Agri SA’s legal and policy manager Janse Rabie said the proposed regulations would put food security at further risk. “The consequences for food security and the sustainability of the agricultural sector, should these regulations be accepted in their current form, cannot be underestimated. They will have a devastating impact on the sector and its ability to supply the country with food.
“The proposed regulations are considered to be the DWS’ most radical and far-reaching attempt to date to change the demographics of water use in SA,” he said.
“The agriculture and forestry sectors appear to be the primary target … The agricultural sector is responsible for approximately 60% of South Africa’s total water use. The proposed regulations exempt mining companies, the state and state-owned entities, as well as 100% black-owned entities.”
Rabie said the sector and the economy were already reeling under the impact of load shedding, rural crime and deteriorating infrastructure.
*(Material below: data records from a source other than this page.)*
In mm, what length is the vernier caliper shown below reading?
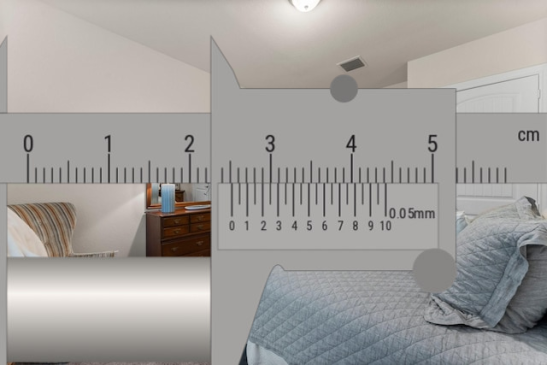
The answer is 25.2 mm
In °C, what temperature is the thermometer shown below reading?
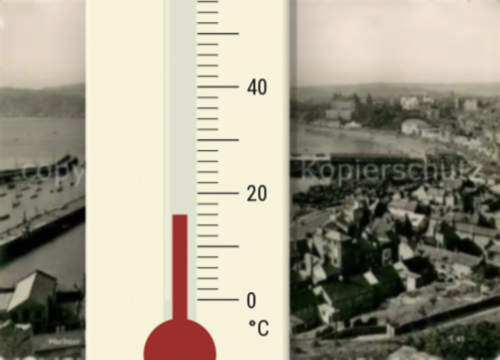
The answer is 16 °C
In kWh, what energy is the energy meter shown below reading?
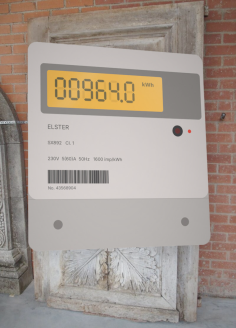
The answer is 964.0 kWh
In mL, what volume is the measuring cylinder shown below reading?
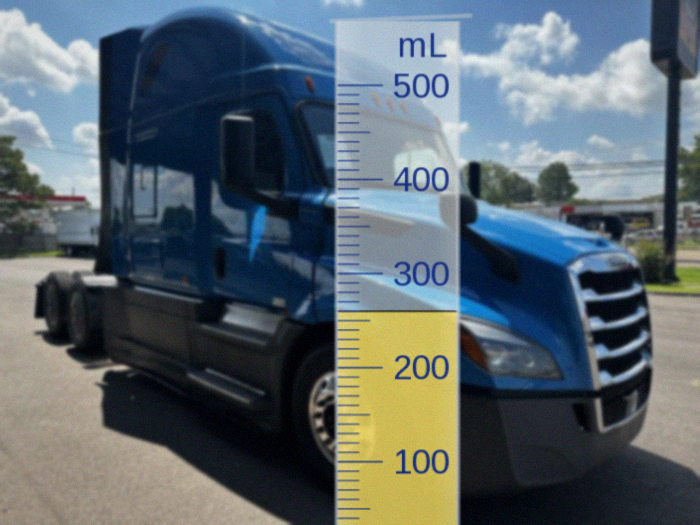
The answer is 260 mL
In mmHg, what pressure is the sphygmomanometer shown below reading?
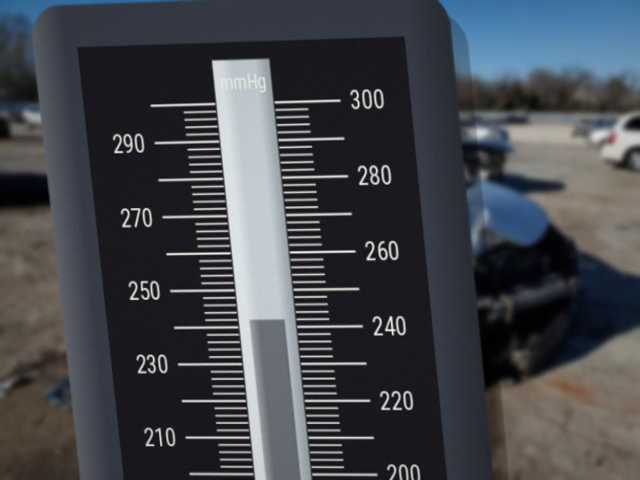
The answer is 242 mmHg
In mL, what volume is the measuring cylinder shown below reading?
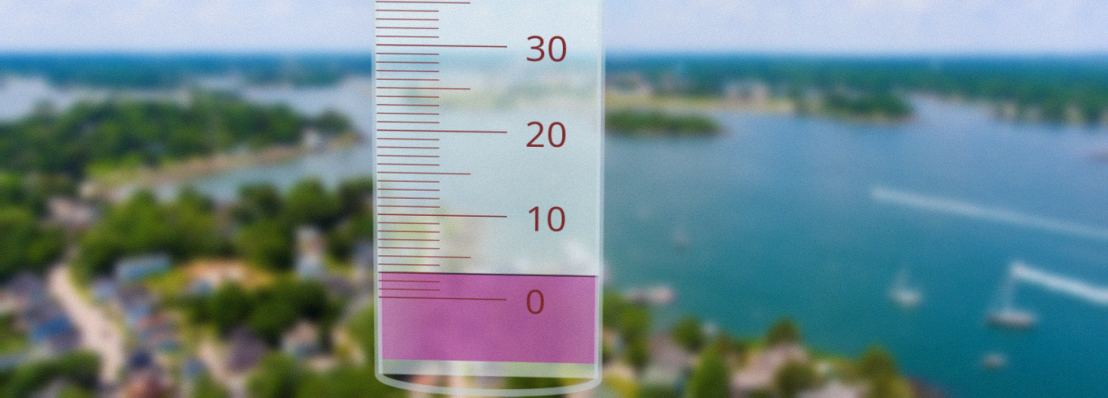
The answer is 3 mL
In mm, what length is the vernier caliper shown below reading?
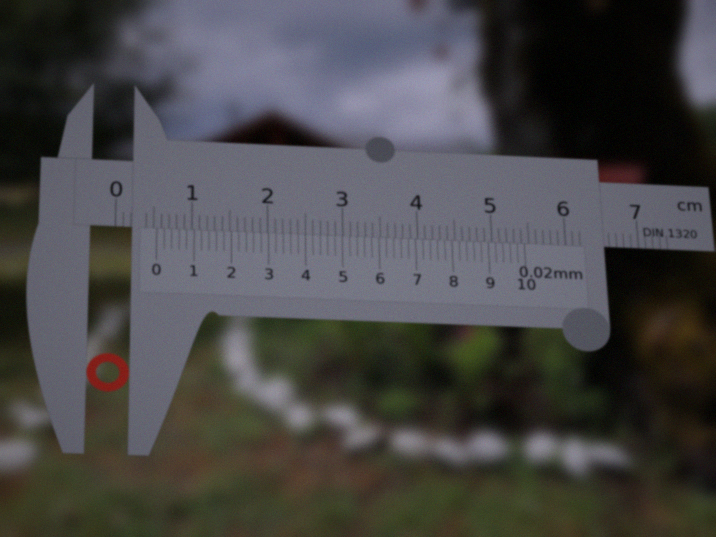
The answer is 5.4 mm
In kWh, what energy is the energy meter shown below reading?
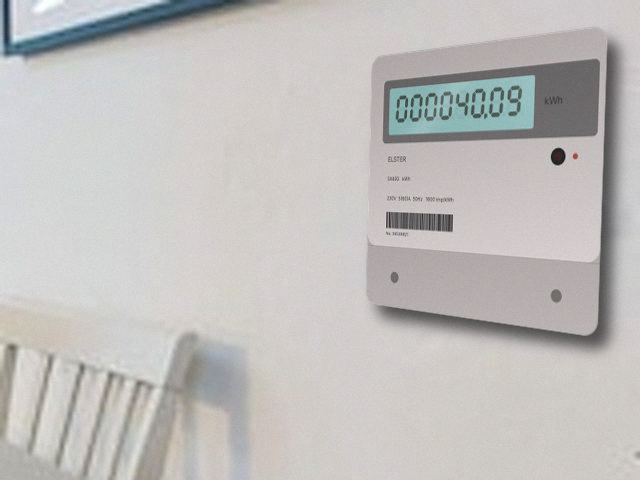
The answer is 40.09 kWh
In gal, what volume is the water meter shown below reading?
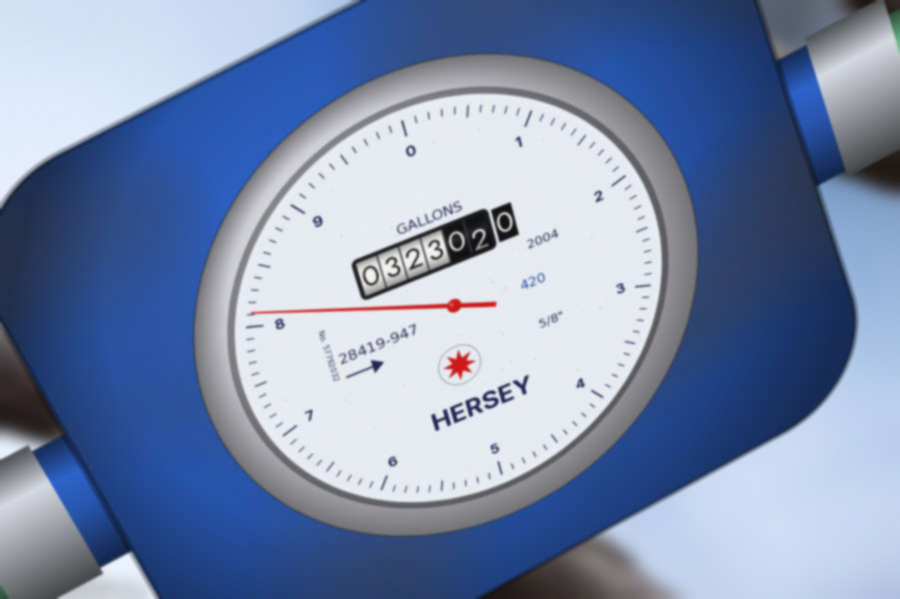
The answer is 323018.1 gal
Freedom Front Plus (FF+) spokesperson Wouter Wessels said the proposed quota was a carefully considered strategy to drive white farmers off their land.
“It comes down to expropriation without compensation, seeing as the government now plans to use water as a gun against farmers’ heads, forcing them to hand their property over to black people.” He said the FF+ would do everything in its power to oppose the plan.
“The ANC government has failed miserably with its restitution programme and after 29 years, there are still no natural and successful processes in place to facilitate large-scale black participation in agriculture,” he said.